EXTRACT PROVIDED:
Another important note: let's all be encouraging and light-hearted here. 

Show me your best pieces _and_ share your worst! It'll be fun 

Here's mine:

*worst old:





what I would improve:*
The anatomy is all fudged up. Clearly I was trying to make it fit in the frame rather than make it look natural. Her fingers -- well, to be frank, I just gave up at that point. Her face is off-centre, why! This was clearly before I knew to my anatomical fixes before I started painting. The background is also a complete mess, and the colour palette is far too saturated. At least I tried!

*worst recent (March)




what I would improve:*
For awhile I went through a supremely textured phase, and this piece demonstrates that I went a little crazy with that. The flowers - wow, what can I even say. I _hate_ floral work, so I didn't bother referencing them. It shows. xD 

This piece was the first time I worked in grayscale to block out values. _You can't even tell!_ Because the anatomical structure is all flipped up. The face ended up too flat, possibly because of my colouring. 

I like the Bloodspill/Swiftkill-esque hair blades on top, though. Proud of that. The ears aren't so bad either.

*best recent




'flutter', what I would improve:*
This was one of the first full-bodied pieces I had ever made. I realized that I sometimes rush, so I did my darndest to make sure I was making valuable improvements to this when I was creating it. And you know what, I still rushed. Look at the blur on the hind legs for example. I was too careless and it shows! If I could do it over, I'd make sure it was crisper, and more indicative of movement in the raised right paw.

The river - I don't usually paint backgrounds (common theme here, eh?). It's a photo composite and it still didn't turn out the way I wanted. Too blurry, not crisp enough. I should have spent more time painting it, but I actually forgot to finish it (because I was rushing). The pebbles on the left edge of the river are _too detailed_ for the rest of the piece. There was a point I was thinking everything would be that detailed - _why? _Where would the focus be? I had my head in the clouds, and still no idea why I left it there.

The branch on the tree just behind the lower half birds - why did I leave the branch all willy wompus? I'm a goofball. 

And as for the birds themselves - I could have made them stand out a lot more, but I didn't. I wish I had.

DATA RECORDS:

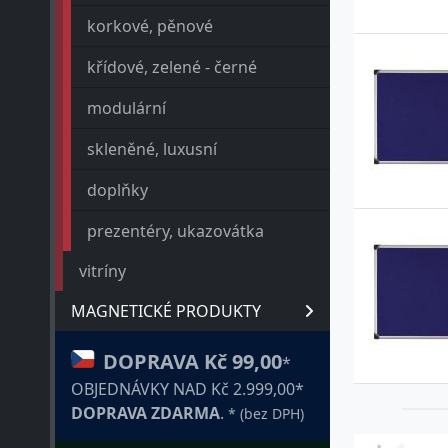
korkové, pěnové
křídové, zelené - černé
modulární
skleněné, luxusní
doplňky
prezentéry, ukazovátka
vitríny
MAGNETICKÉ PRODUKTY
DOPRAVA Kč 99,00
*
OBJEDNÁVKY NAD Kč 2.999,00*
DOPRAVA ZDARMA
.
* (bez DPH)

...

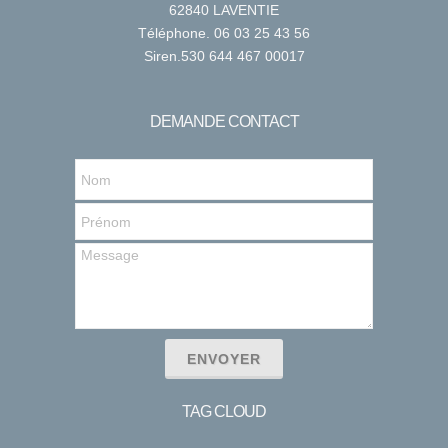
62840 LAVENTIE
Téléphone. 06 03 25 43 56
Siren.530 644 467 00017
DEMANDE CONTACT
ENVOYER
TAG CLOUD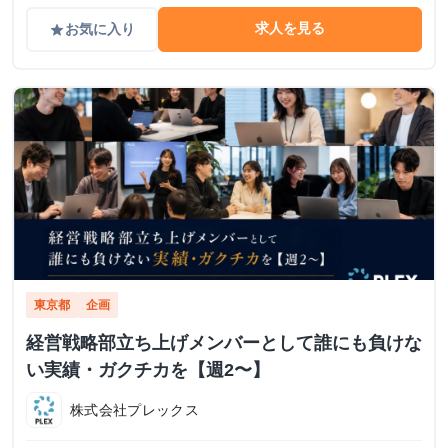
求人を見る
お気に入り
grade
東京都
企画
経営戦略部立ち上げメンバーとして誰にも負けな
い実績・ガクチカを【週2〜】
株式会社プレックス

AIM OF THE EXERCISE:
Translate this sentence from the forum post about critiquing one's own artwork into Spanish: "The background is also a complete mess, and the colour palette is far too saturated." The data isn't needed for this.

RESPONSE BELOW:
El fondo también es un desastre total, y la paleta de colores está demasiado saturada.